Par respect pour les morts.
... Non je rigole..
N'empêche, on a quand même frôlé la catastrophe. Constatez.
La Direction de notre société, satisfaite du travail de ses employés avait décidé de nous allouer une convention exotique dans un pays exotique qu'il est exotique.
(oui je répète 3 fois la même chose c'est mon style, c'est tout)
La surprise de la destination avait été gardée jusqu'à l'aéroport. Les seules indications données étaient "passeport et garde robe sportive mais légère avec lainage pour le soir"..
Okidoc donc.
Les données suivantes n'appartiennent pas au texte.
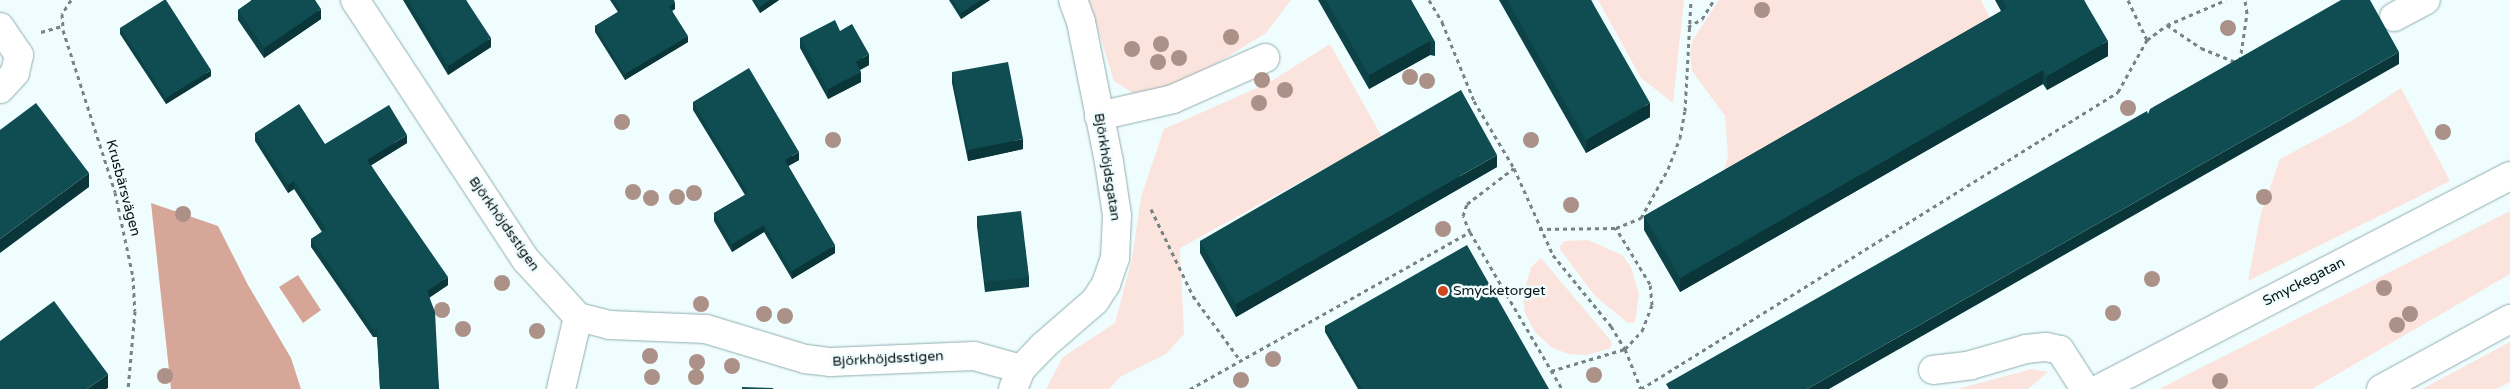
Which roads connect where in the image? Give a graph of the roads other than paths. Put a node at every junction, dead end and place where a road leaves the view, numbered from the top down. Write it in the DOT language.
graph roads {
  1 [pos="355,0"];
  2 [pos="1073,0"];
  3 [pos="2426,0"];
  4 [pos="2394,17"];
  5 [pos="0,27"];
  6 [pos="1265,58"];
  7 [pos="0,89"];
  8 [pos="1100,116"];
  9 [pos="2510,176"];
  10 [pos="578,317"];
  11 [pos="2510,319"];
  12 [pos="1933,370"];
  13 [pos="1017,379"];
  14 [pos="561,389"];
  15 [pos="2085,389"];
  16 [pos="2099,389"];
  17 [pos="2381,389"];
  1 -- 10 [label="street, Björkhöjdsstigen"];
  2 -- 8 [label="street, Björkhöjdsgatan"];
  3 -- 4 [label="street"];
  5 -- 7 [label="street"];
  6 -- 8 [label="street"];
  8 -- 13 [label="street, Björkhöjdsgatan"];
  9 -- 16 [label="street, Smyckegatan"];
  10 -- 13 [label="street, Björkhöjdsstigen"];
  10 -- 14 [label="street"];
  11 -- 17 [label="street"];
  12 -- 15 [label="street"];
}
Ce fut selon ses instructions que je composat ma valise.
(comment ça ce n'est pas le bon temps ? C'est mon blog et mon français, je fais ce que je veux).
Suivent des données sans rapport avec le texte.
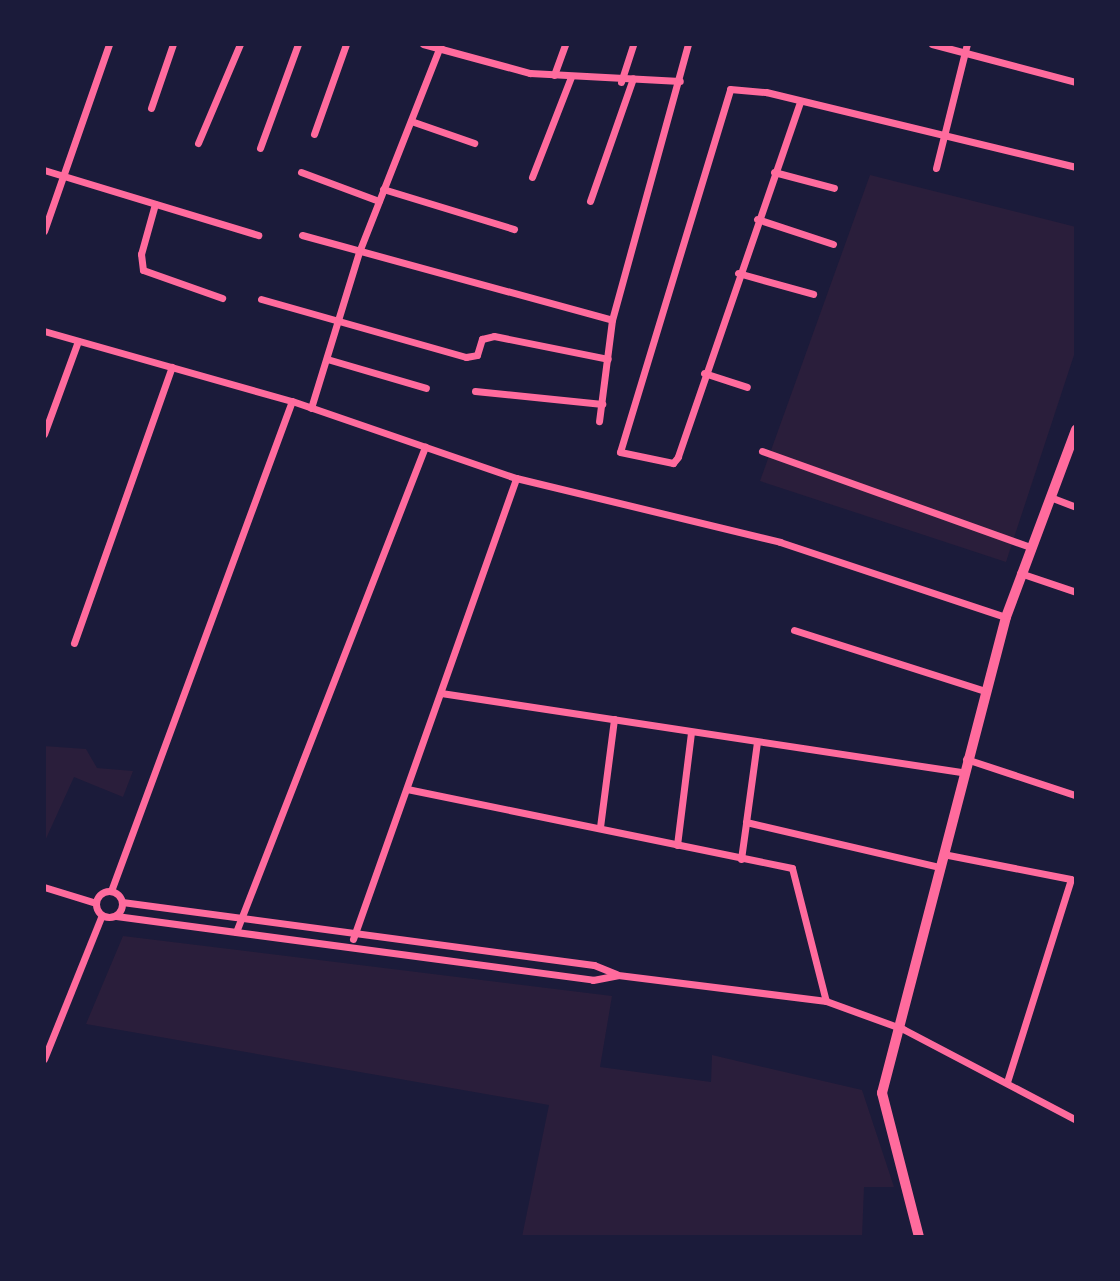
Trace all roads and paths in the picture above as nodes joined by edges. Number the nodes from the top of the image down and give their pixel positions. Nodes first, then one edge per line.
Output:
1 (109, 44) edge
2 (173, 44) edge
3 (240, 44) edge
4 (298, 44) edge
5 (346, 44) edge
6 (423, 44) edge
7 (565, 44) edge
8 (633, 44) edge
9 (688, 44) edge
10 (932, 44) edge
11 (967, 44) edge
12 (440, 47) edge
13 (965, 53) junction
14 (554, 75) junction
15 (571, 77) junction
16 (633, 78) junction
17 (680, 81) junction
18 (621, 82) junction
19 (1076, 82) edge
20 (800, 102) junction
21 (151, 108) dead end
22 (411, 121) junction
23 (314, 134) dead end
24 (945, 134) junction
25 (198, 143) dead end
26 (474, 143) dead end
27 (260, 149) dead end
28 (936, 167) dead end
29 (1076, 167) edge
30 (44, 170) edge
31 (774, 172) junction
32 (301, 173) dead end
33 (66, 177) junction
34 (532, 177) dead end
35 (834, 188) dead end
36 (383, 189) junction
37 (379, 201) junction
38 (590, 201) dead end
39 (155, 204) junction
40 (757, 219) junction
41 (514, 229) dead end
42 (44, 231) edge
43 (258, 235) dead end
44 (303, 235) dead end
45 (834, 244) dead end
46 (359, 252) junction
47 (738, 273) junction
48 (813, 294) dead end
49 (222, 298) dead end
50 (261, 299) dead end
51 (339, 320) junction
52 (612, 320) junction
53 (44, 331) edge
54 (78, 341) junction
55 (327, 359) junction
56 (608, 359) junction
57 (172, 367) junction
58 (704, 373) junction
59 (747, 387) dead end
60 (426, 388) dead end
61 (475, 391) dead end
62 (292, 401) junction
63 (602, 404) junction
64 (311, 408) junction
65 (599, 421) dead end
66 (1076, 430) edge
67 (44, 433) edge
68 (425, 447) junction
69 (762, 450) dead end
70 (516, 478) junction
71 (1050, 497) junction
72 (1076, 508) edge
73 (1030, 547) junction
74 (1020, 573) junction
75 (1076, 592) edge
76 (1006, 617) junction
77 (794, 630) dead end
78 (74, 643) dead end
79 (985, 691) junction
80 (441, 693) junction
81 (614, 719) junction
82 (691, 733) junction
83 (757, 742) junction
84 (965, 758) junction
85 (961, 772) junction
86 (407, 789) junction
87 (1075, 795) edge
88 (746, 822) junction
89 (600, 827) junction
90 (677, 845) junction
91 (943, 854) junction
92 (741, 859) junction
93 (940, 867) junction
94 (1074, 880) edge
95 (44, 887) edge
96 (111, 891) junction
97 (122, 902) junction
98 (96, 903) junction
99 (102, 915) junction
100 (116, 916) junction
101 (241, 920) junction
102 (236, 932) junction
103 (354, 935) junction
104 (350, 947) junction
105 (618, 975) junction
106 (826, 1001) junction
107 (903, 1029) junction
108 (44, 1059) edge
109 (1007, 1083) junction
110 (1076, 1120) edge
111 (919, 1237) edge

1 - 33 street
2 - 21 street
3 - 25 street
4 - 27 street
5 - 23 street
6 - 12 street
7 - 14 street
8 - 18 street
9 - 17 street
10 - 13 street
11 - 13 street
12 - 14 street
12 - 22 street
13 - 19 street
13 - 24 street
14 - 15 street
15 - 18 street
15 - 34 street
16 - 17 street
16 - 18 street
16 - 38 street
17 - 52 street
20 - 24 street
20 - 31 street
20 - 58 street
22 - 26 street
22 - 36 street
24 - 28 street
24 - 29 street
30 - 33 street
31 - 35 street
31 - 40 street
32 - 37 street
33 - 39 street
33 - 42 street
36 - 37 street
36 - 41 street
37 - 46 street
39 - 43 street
39 - 49 street
40 - 45 street
40 - 47 street
44 - 46 street
46 - 51 street
46 - 52 street
47 - 48 street
47 - 58 street
50 - 51 street
51 - 55 street
51 - 56 street
52 - 56 street
53 - 54 street
54 - 57 street
54 - 67 street
55 - 60 street
55 - 64 street
56 - 63 street
57 - 62 street
57 - 78 street
58 - 59 street
61 - 63 street
62 - 64 street
62 - 96 street
63 - 65 street
64 - 68 street
66 - 71 street
68 - 70 street
68 - 101 street
69 - 73 street
70 - 76 street
70 - 80 street
71 - 72 street
71 - 73 street
73 - 74 street
74 - 75 street
74 - 76 street
76 - 79 street
77 - 79 street
79 - 84 street
80 - 81 street
80 - 86 street
81 - 82 street
81 - 89 street
82 - 83 street
82 - 90 street
83 - 85 street
83 - 88 street
84 - 85 street
84 - 87 street
85 - 91 street
86 - 89 street
86 - 103 street
88 - 92 street
88 - 93 street
89 - 90 street
90 - 92 street
91 - 93 street
91 - 94 street
92 - 106 street
93 - 107 street
94 - 109 street
95 - 98 street
96 - 97 street
96 - 98 street
97 - 100 street
97 - 101 street
98 - 99 street
99 - 100 street
99 - 108 street
100 - 102 street
101 - 102 street
101 - 103 street
102 - 104 street
103 - 104 street
103 - 105 street
104 - 105 street
105 - 106 street
106 - 107 street
107 - 109 street
107 - 111 street
109 - 110 street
Valise à laquelle je rajoutate (je vous emmerde) un ou deux vêtements festifs pour festoyer, un sèche-cheveux et une imposante trousse à pharmacie qui allaient jouer un rôle important par la suite.
Quelques séjours exotiques précédents m'ayant enseigné qu'une trousse à pharmacie imposante était parfois utile.
C'est en enregistrant à l'aéroport que nous avons découvert que notre direction était Ouarzazate au Maroc.
Bon, super, je ne connais pas, une belle expédition en perspective. Dans l'avion les spéculations vont bon train sur le programme des 3 jours sur place. Un séjour dans un Riad ? Une virée dans le désert ? Une ballade culturelle ? Personnellement tout me va..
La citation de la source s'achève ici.